Sudah sejak dulu, hanya ada satu sosok di setiap hajatan berbasis gotong royong utamanua Leliyan yang menjaga makanan. Ia yang memberikan titah, makanan-makanan apa saja di keluarkan, disajikan hingga dibagikan ke seluruh penduduk desa. Selebihnya, tidak boleh ada campur tangan. Mereka Ialah hakim dalam manajemen tanpa buku teks.
Saya sangat suka suasana ketika para warga desa menepihkan waktu pribadinya dan bahu gotong royong khususnya dalam kegiatan Leliyan, bersama warga lain menyukseskan agenda dari pemilik hajatan.
Mereka meninggalkan aktivitasnya sebagai petani atau nelayan. Memilih tidak masuk hutan atau memancing.

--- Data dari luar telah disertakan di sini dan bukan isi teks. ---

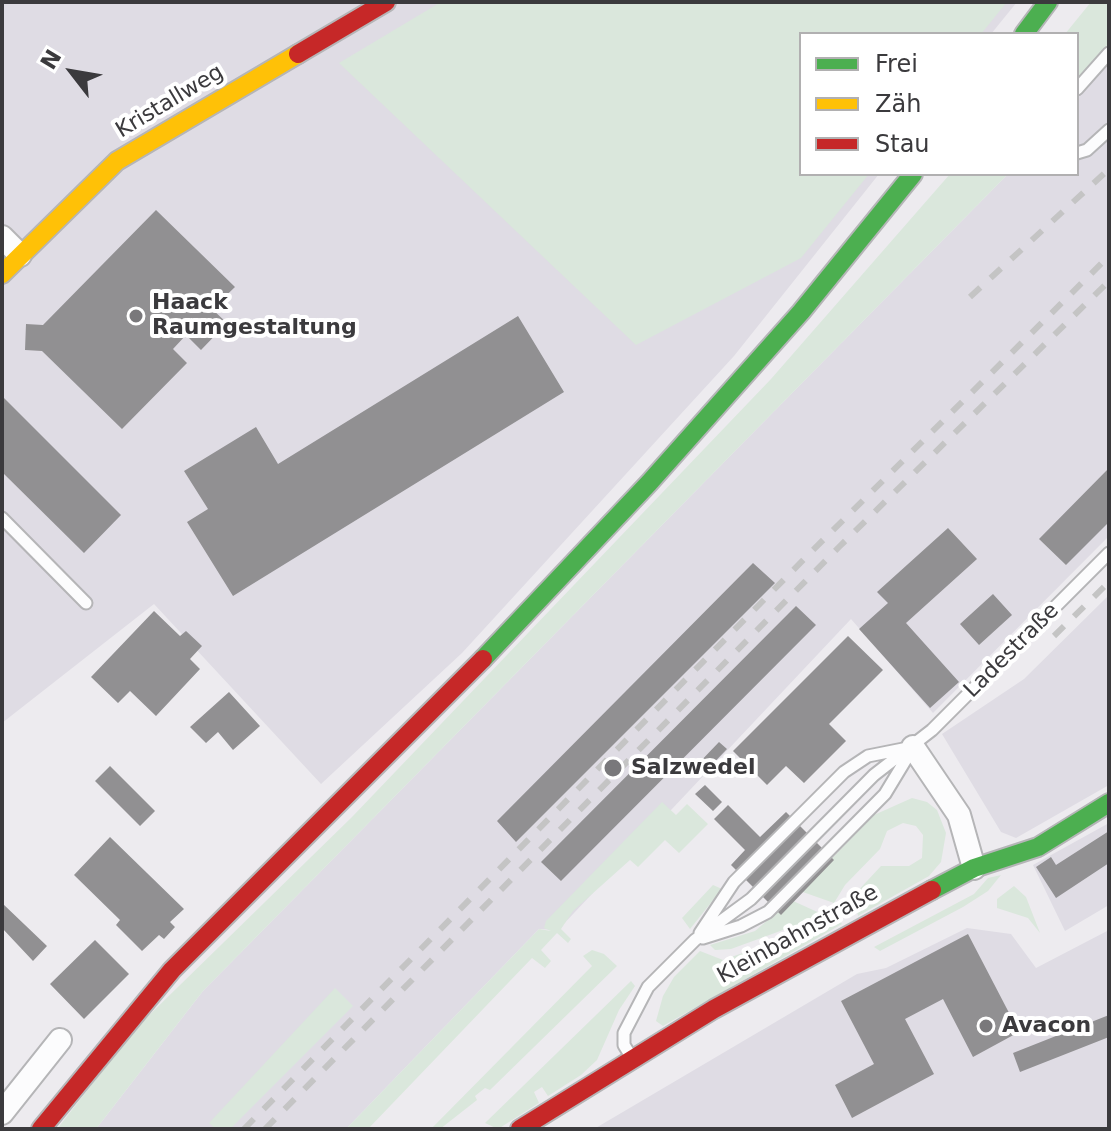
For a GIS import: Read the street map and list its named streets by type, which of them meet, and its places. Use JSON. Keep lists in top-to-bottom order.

Dari pagi hingga malam, warga aktif melakukan kegiatan di lokasi hajatan. Mengambil kayu di hutan, membela kayu, mengupas kelapa, membuat minyak kelapa, membuat santan, memasang tenda, mengangkut meja, memasak (menanak nasi, sayur, ikan dan lauk pauk) serta aktivitas lainnya yang diperlukan.
Bagian memasak inilah yang juga tak luput dari perhatian. Di mana semua hasil makanan seperti kue dan roti, di jaga oleh seseorang. Di sebuah ruangan khusus yang tidak bisa dimasuki orang lain selain dirinya. Biasanya ruangan ini ialah ruangan untuk menyimpan roti atau kue.
Sementara makanan hasil masakan atau ayami, juga punya tempat khusus di dapur, juga dijaga olehnya atau seseorang yang sudah menyandang status dipercaya.
Mereka biasa dibantu beberapa orang, tak lebih dari 5 orang jika tiba saat makan siang. Atau saat puncak hajatan. Di mana kesibukan sesungguhnya dimulai.
Bagi saua, ini sebuah tradisi unik. Saya sering menyebutnya sebagai manajemen paling klasik tanpa buku teks. Tidak dipelajari, tapi di turun temurun dipraktekan.